_WHAT TO DO_
Retype the material below word for word, from its first line through the line containing "Observed time: 2:53".

....................

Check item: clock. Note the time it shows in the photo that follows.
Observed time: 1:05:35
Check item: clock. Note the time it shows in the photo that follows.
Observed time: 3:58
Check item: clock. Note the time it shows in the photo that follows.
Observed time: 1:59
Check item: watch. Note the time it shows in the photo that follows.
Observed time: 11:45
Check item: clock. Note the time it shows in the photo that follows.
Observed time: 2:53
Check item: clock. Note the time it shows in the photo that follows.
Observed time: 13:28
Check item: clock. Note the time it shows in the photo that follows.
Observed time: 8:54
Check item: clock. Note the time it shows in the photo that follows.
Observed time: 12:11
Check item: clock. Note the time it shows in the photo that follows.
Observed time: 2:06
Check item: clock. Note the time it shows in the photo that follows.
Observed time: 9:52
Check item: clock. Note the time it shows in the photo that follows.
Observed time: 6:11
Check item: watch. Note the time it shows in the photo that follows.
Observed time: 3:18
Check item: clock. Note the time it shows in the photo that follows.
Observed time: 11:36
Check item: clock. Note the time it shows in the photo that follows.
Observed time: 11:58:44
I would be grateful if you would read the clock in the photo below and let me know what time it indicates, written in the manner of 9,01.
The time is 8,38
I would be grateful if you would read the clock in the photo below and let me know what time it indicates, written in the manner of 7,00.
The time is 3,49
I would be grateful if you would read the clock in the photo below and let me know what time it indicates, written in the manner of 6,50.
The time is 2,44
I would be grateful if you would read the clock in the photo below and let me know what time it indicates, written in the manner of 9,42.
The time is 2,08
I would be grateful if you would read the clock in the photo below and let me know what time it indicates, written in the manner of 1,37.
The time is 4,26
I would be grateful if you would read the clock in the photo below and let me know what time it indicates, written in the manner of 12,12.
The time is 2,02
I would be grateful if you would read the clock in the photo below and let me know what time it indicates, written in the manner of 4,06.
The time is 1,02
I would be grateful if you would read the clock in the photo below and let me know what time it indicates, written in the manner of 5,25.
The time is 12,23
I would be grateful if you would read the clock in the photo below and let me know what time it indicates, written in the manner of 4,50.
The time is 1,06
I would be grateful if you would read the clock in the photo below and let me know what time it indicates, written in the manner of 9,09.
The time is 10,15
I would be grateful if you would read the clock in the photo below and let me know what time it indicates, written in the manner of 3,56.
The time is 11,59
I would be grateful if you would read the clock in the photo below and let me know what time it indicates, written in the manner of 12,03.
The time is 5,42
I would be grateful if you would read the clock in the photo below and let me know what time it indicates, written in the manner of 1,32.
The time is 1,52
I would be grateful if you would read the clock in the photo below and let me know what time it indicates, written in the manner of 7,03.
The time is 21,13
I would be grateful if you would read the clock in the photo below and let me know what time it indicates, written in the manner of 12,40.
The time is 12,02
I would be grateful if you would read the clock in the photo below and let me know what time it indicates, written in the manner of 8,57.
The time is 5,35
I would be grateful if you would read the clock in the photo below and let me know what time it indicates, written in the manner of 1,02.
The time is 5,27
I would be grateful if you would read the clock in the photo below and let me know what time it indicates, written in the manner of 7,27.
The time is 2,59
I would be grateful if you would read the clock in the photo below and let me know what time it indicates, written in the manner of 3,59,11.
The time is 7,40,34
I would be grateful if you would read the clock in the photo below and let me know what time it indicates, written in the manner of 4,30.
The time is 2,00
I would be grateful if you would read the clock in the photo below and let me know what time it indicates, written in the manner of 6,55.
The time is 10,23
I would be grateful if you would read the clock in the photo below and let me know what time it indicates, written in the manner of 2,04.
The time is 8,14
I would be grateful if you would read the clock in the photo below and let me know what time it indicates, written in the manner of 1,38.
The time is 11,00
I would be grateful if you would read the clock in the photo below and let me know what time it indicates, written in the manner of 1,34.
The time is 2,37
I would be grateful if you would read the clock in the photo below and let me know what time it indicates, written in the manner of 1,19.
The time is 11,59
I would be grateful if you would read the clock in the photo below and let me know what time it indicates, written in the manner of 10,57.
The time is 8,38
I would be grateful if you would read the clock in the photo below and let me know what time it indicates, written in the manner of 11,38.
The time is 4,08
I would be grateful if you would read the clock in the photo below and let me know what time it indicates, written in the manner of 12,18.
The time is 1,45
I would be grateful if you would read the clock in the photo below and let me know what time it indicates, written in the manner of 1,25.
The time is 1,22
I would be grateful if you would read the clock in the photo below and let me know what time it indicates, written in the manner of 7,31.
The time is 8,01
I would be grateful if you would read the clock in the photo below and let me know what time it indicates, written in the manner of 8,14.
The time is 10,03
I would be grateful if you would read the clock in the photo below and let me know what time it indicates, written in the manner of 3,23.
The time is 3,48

....................

_SOLUTION FOR THIS EXERCISE_
Check item: clock. Note the time it shows in the photo that follows.
Observed time: 1:05:35
Check item: clock. Note the time it shows in the photo that follows.
Observed time: 3:58
Check item: clock. Note the time it shows in the photo that follows.
Observed time: 1:59
Check item: watch. Note the time it shows in the photo that follows.
Observed time: 11:45
Check item: clock. Note the time it shows in the photo that follows.
Observed time: 2:53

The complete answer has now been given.